What needs to be done: Exactly and only the lines from the first entry through the line with "right ankle: (162, 330, 8)" should be copied, both ends included, with no pictures.

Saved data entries
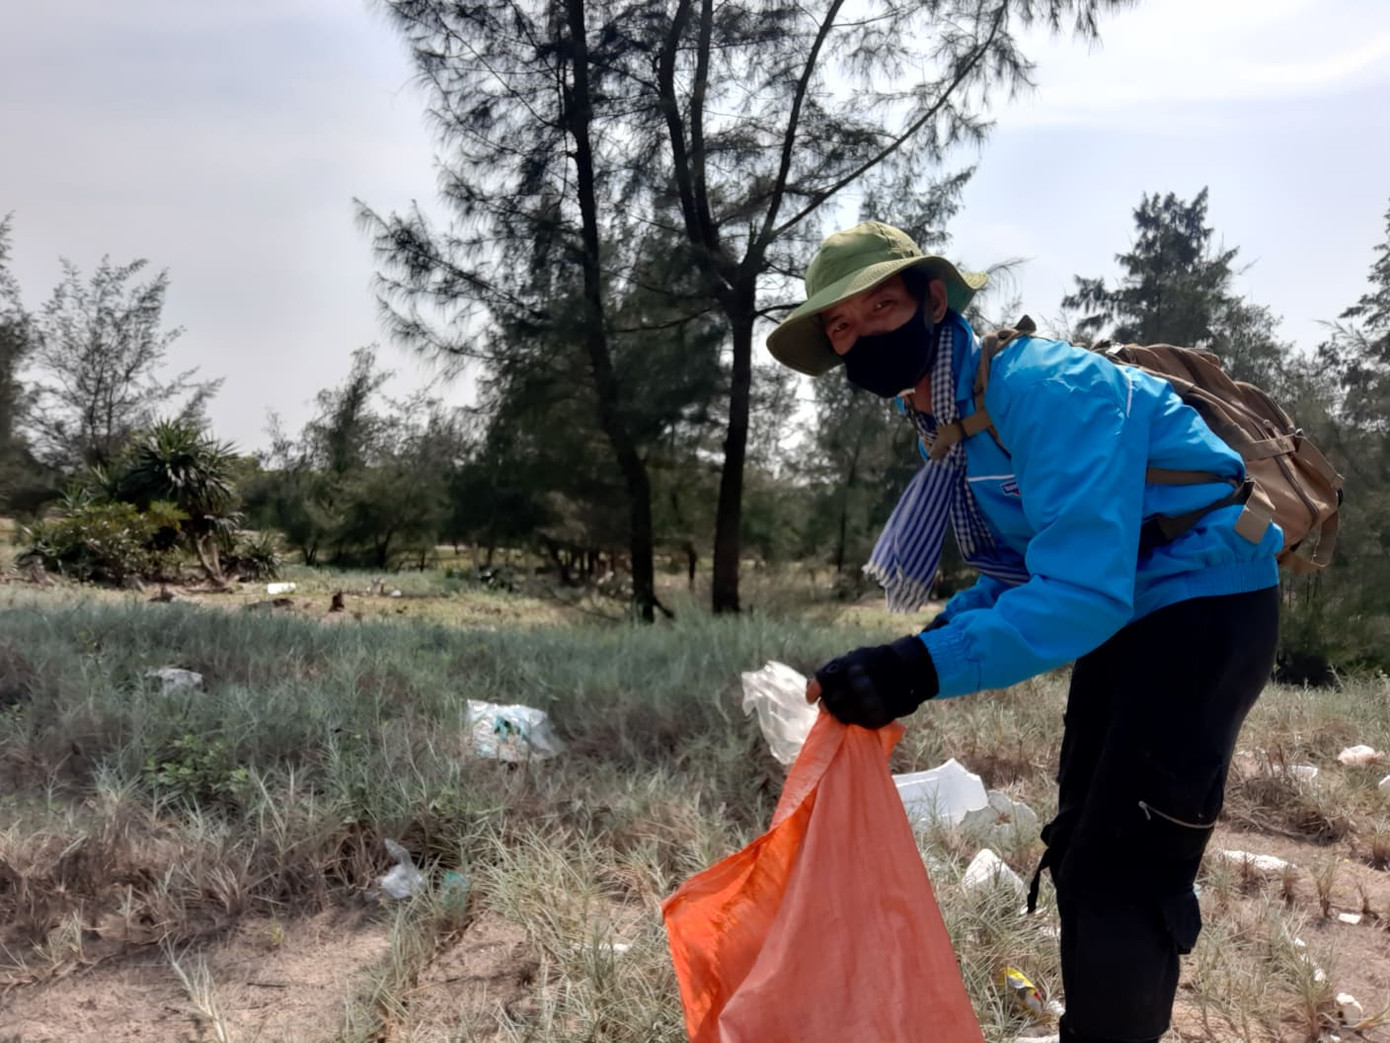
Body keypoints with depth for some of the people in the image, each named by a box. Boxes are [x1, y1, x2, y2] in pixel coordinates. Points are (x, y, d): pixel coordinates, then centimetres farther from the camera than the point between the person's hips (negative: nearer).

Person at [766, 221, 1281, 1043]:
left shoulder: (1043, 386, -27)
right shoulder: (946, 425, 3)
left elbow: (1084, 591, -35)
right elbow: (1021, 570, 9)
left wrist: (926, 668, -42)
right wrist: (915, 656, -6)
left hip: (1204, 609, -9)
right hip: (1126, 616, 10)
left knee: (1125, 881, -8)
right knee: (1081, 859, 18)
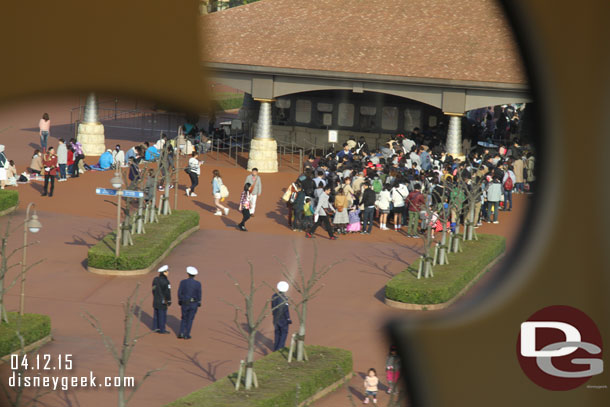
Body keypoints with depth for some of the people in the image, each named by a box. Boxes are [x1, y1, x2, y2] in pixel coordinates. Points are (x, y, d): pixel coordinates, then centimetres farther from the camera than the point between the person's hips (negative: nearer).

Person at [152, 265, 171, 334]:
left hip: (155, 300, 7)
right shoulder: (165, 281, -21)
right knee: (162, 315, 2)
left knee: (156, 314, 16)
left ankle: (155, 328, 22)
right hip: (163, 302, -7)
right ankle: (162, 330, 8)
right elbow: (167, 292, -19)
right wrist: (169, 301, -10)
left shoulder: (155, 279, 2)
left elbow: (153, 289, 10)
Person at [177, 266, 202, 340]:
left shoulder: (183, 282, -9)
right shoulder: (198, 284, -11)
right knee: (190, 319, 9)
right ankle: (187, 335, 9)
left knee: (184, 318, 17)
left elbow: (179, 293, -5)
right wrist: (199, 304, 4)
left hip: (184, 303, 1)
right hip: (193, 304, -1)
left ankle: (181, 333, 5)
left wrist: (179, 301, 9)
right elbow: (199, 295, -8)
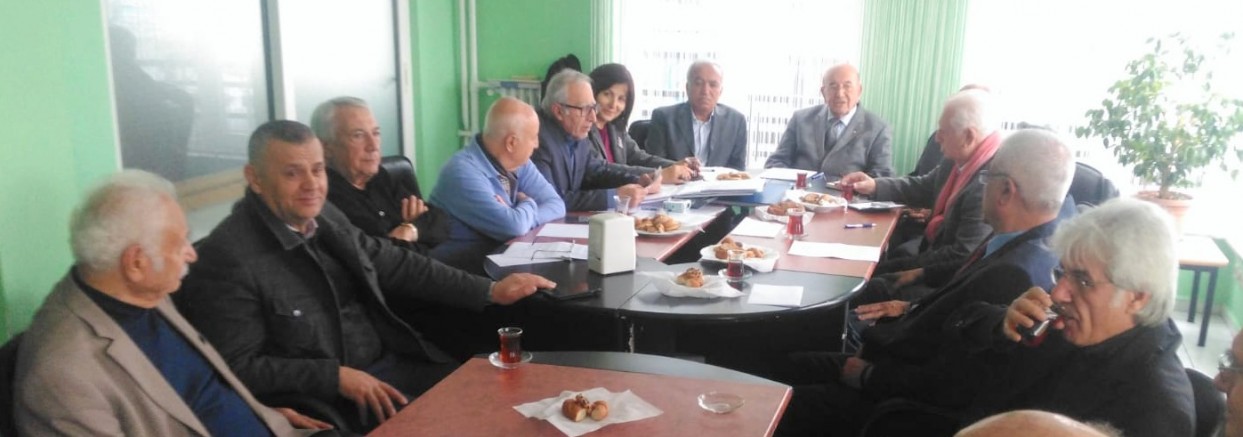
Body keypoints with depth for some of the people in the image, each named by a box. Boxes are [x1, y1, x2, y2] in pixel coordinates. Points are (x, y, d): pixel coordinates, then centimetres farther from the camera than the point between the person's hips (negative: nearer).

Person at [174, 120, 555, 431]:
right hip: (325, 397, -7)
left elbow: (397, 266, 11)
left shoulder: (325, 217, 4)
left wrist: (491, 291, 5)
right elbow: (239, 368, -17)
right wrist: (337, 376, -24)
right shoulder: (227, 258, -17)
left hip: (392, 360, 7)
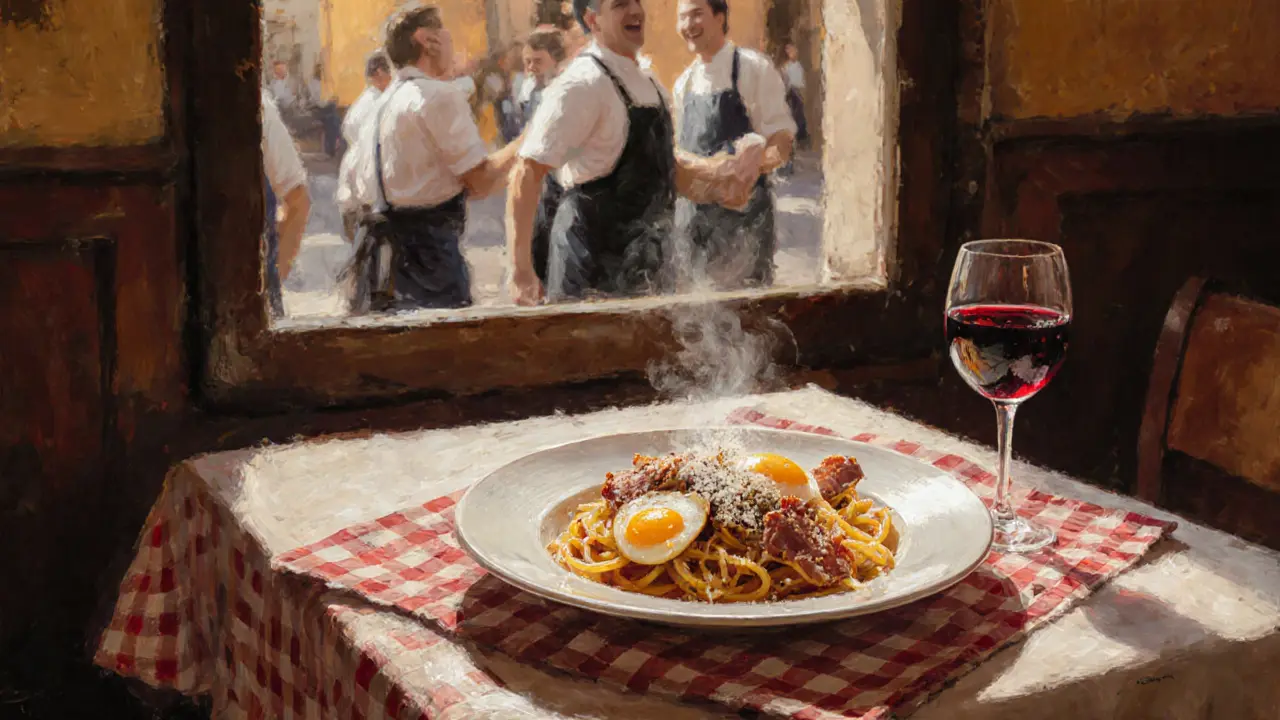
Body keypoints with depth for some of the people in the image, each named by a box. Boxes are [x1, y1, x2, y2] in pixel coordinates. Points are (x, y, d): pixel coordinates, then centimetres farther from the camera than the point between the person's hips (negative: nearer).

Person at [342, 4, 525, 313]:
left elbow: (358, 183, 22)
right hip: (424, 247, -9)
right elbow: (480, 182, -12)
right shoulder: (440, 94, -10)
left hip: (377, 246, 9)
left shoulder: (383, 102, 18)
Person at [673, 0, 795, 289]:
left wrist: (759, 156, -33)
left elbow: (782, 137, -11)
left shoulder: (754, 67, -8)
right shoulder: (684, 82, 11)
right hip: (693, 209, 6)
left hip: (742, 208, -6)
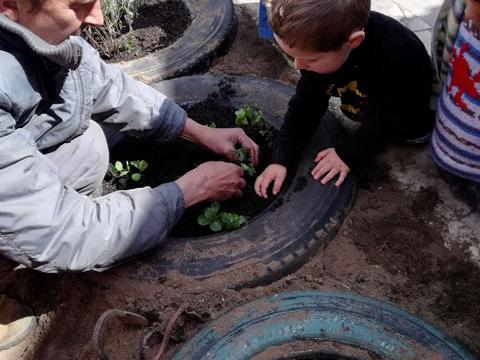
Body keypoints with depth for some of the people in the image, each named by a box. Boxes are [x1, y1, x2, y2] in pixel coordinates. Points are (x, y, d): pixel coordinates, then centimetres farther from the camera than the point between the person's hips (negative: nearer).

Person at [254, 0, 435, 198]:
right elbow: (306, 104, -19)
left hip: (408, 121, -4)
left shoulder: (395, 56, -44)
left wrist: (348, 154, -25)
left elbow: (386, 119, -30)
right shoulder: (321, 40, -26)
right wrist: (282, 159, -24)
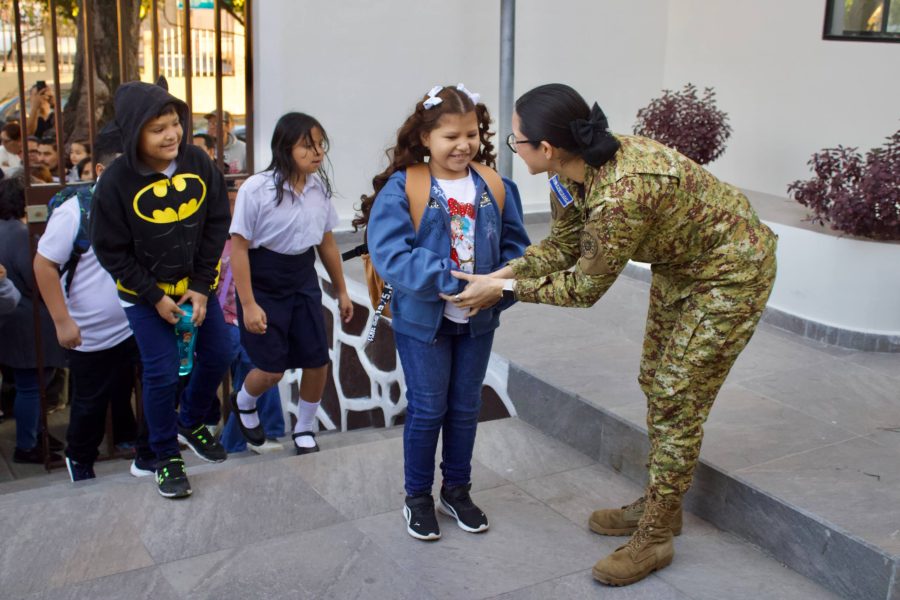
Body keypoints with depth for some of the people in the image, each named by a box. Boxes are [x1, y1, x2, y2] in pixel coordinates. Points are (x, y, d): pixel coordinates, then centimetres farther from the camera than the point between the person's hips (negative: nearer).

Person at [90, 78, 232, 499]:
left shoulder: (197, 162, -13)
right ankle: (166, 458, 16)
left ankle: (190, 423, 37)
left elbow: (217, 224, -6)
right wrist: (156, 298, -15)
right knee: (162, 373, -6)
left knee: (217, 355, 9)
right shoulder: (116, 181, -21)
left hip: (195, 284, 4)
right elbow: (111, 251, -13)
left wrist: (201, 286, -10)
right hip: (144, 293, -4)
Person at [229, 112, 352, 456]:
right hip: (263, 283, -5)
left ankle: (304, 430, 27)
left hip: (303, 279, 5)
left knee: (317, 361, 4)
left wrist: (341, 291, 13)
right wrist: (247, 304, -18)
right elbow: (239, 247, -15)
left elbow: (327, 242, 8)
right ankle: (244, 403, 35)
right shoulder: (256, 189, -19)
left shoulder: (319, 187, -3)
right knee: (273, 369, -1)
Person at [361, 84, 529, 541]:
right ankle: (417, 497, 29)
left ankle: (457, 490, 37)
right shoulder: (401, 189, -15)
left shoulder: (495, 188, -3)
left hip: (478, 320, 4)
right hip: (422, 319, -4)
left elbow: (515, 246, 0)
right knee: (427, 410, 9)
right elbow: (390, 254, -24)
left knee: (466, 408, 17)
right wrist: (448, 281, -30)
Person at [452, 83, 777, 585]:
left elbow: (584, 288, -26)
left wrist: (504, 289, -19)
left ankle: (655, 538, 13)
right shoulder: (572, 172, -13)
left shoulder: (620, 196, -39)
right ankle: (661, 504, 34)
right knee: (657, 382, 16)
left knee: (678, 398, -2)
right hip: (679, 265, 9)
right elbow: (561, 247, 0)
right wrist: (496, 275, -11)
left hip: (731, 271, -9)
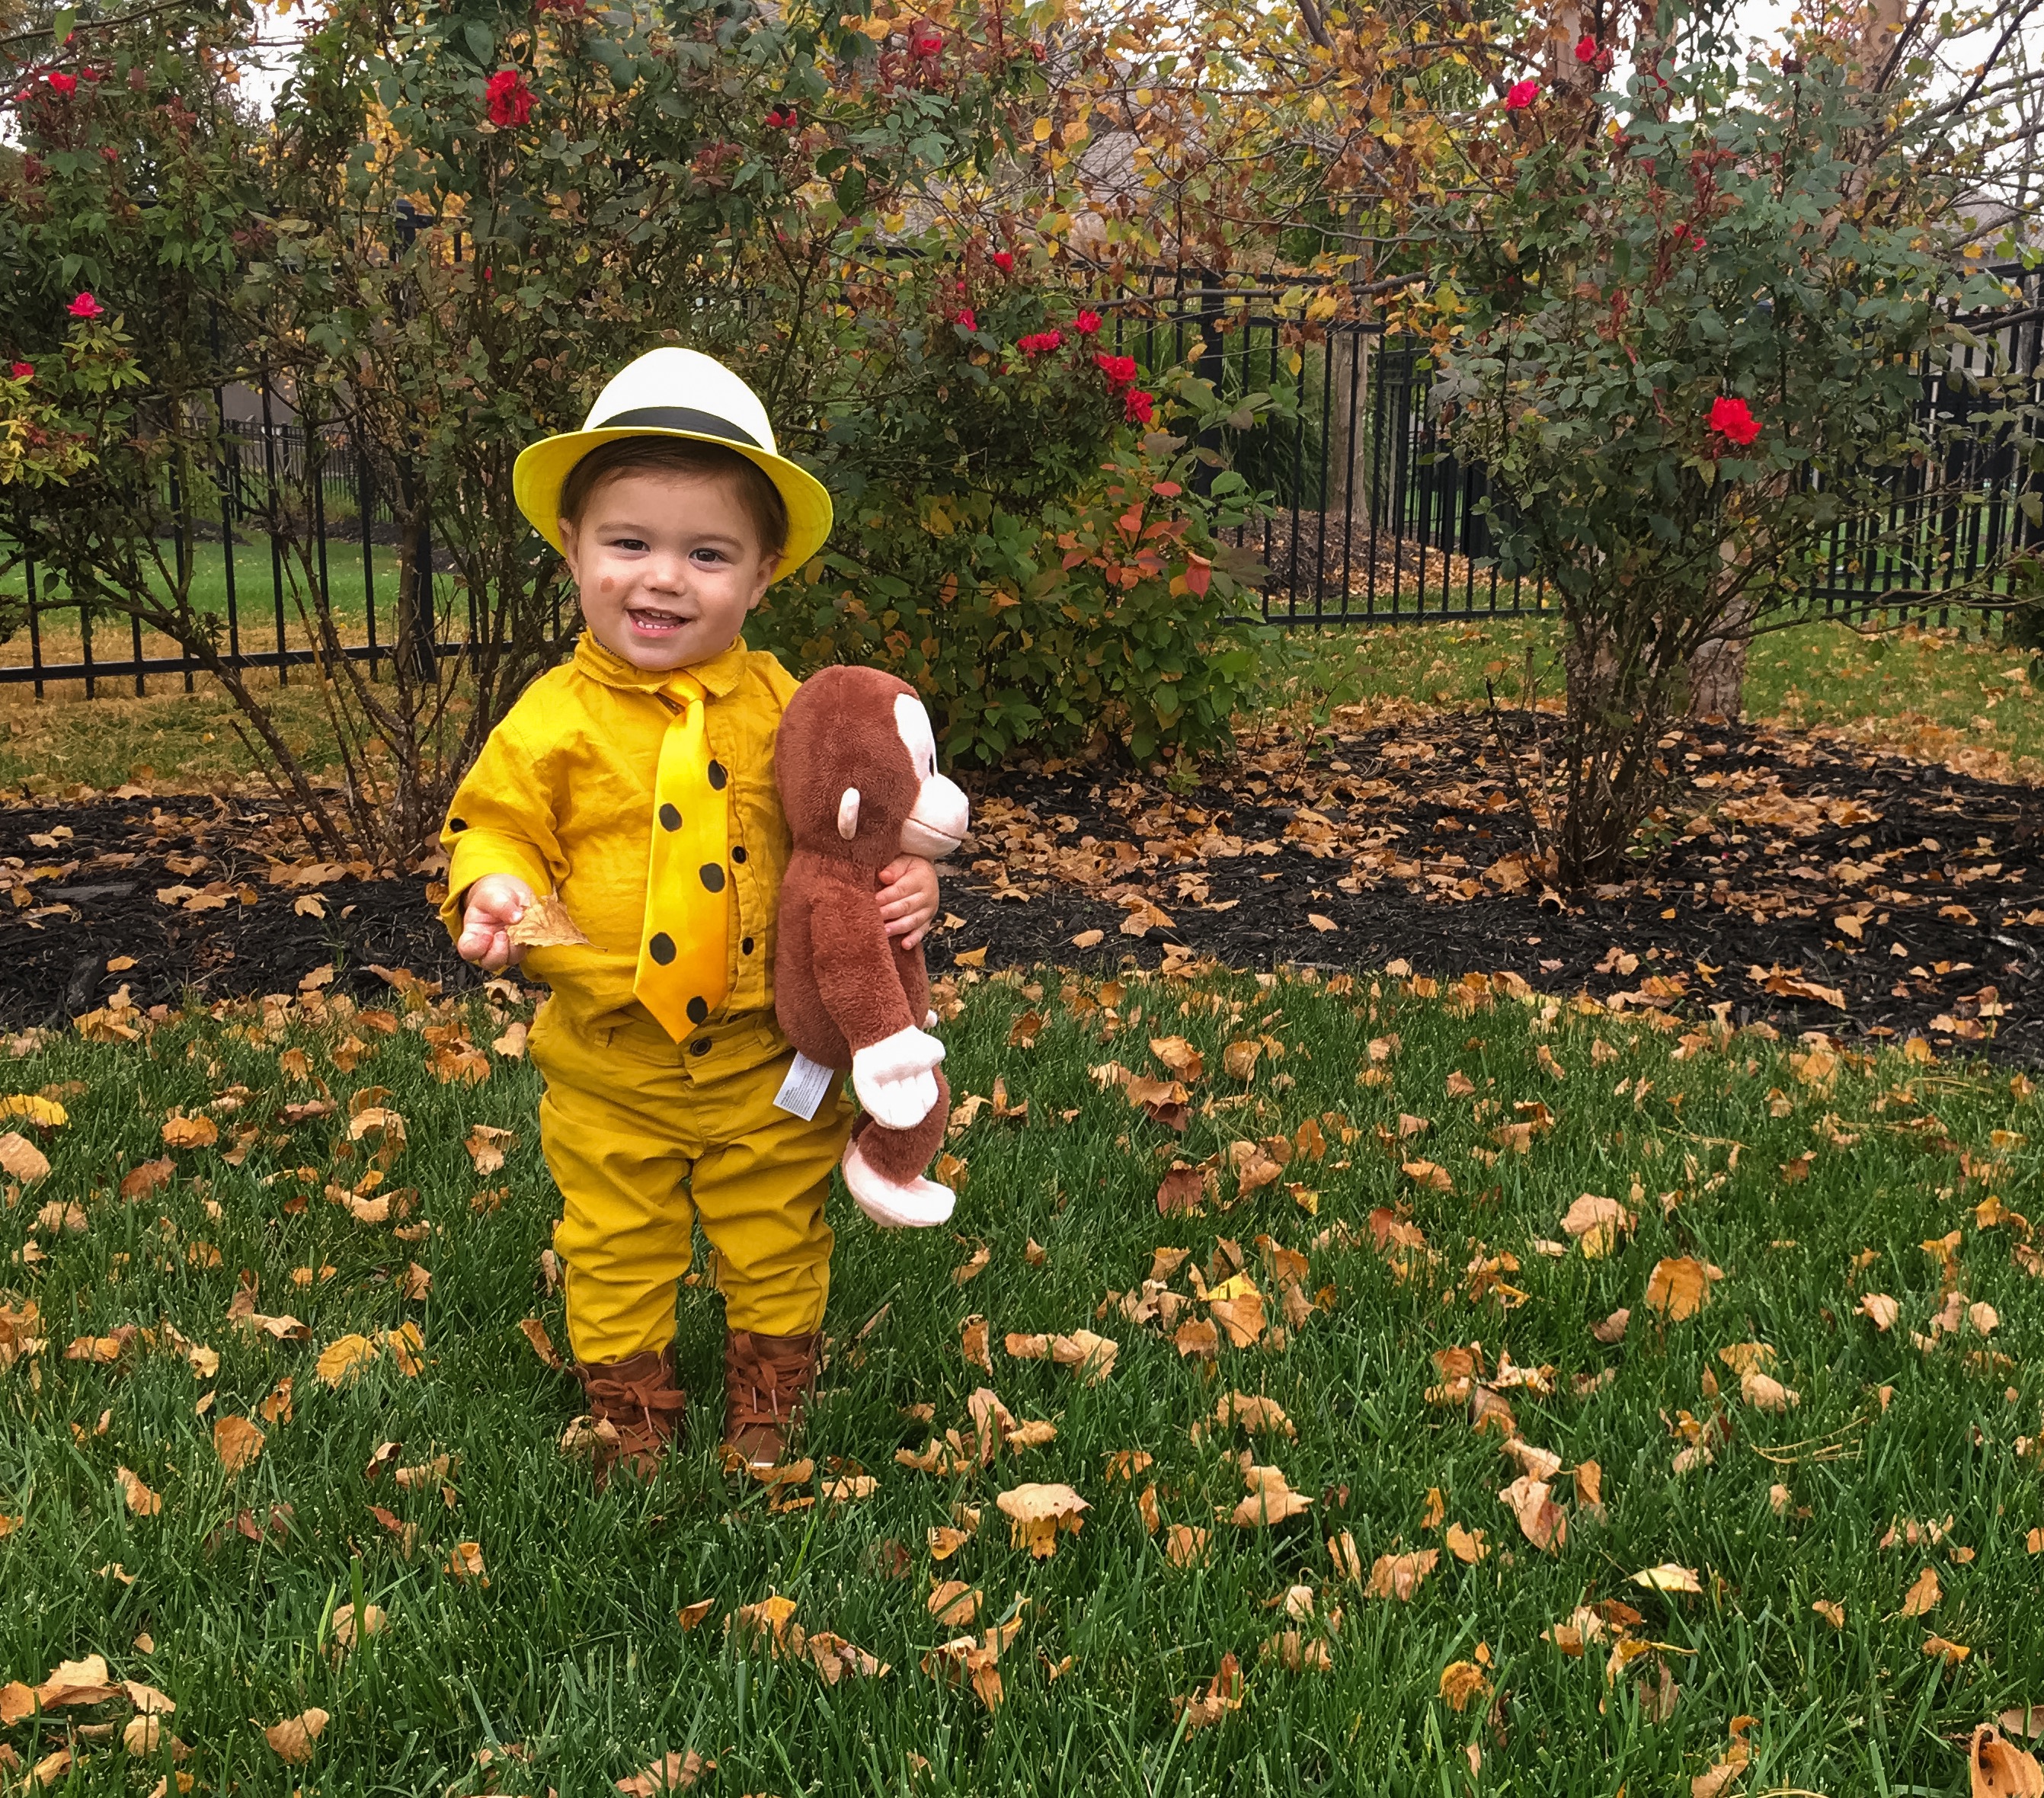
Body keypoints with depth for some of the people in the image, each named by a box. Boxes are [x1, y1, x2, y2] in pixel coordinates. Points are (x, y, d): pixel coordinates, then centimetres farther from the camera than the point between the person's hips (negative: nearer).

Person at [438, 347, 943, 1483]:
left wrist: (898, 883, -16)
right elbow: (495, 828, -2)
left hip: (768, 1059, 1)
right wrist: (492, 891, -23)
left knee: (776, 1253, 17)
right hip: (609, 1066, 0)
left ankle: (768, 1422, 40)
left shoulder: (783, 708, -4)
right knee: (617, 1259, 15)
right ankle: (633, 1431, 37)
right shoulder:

Response box:
Body keypoints with depth for some of the people in the image, each named by a box. Boxes are [x1, y1, x2, y2] in pixel coordinates. Points are (x, y, d): pixel coordinates, then centimetres farther from the camera than the point between the person's hips (negative: nearer).

Person at [766, 221, 1281, 1043]:
left shoulder: (1043, 386, -27)
right shoulder: (946, 425, 3)
left elbow: (1084, 591, -35)
right elbow: (1021, 570, 9)
left wrist: (926, 668, -42)
right wrist: (915, 656, -6)
left hip: (1204, 609, -9)
right hip: (1126, 616, 10)
left knee: (1125, 881, -8)
right knee: (1081, 859, 18)
Body keypoints with depth for some of the people in the image, each named by a box. Boxes are [x1, y1, x2, y2] in pixel coordinates. Points are (x, y, d): pixel coordinates, then centimetres farther from the camera than the point between the person's hips (negative: nearer).

Person at [152, 265, 171, 334]:
left hip: (155, 300, 7)
right shoulder: (165, 281, -21)
right knee: (162, 315, 2)
left knee: (156, 314, 16)
left ankle: (155, 328, 22)
right hip: (163, 302, -7)
right ankle: (162, 330, 8)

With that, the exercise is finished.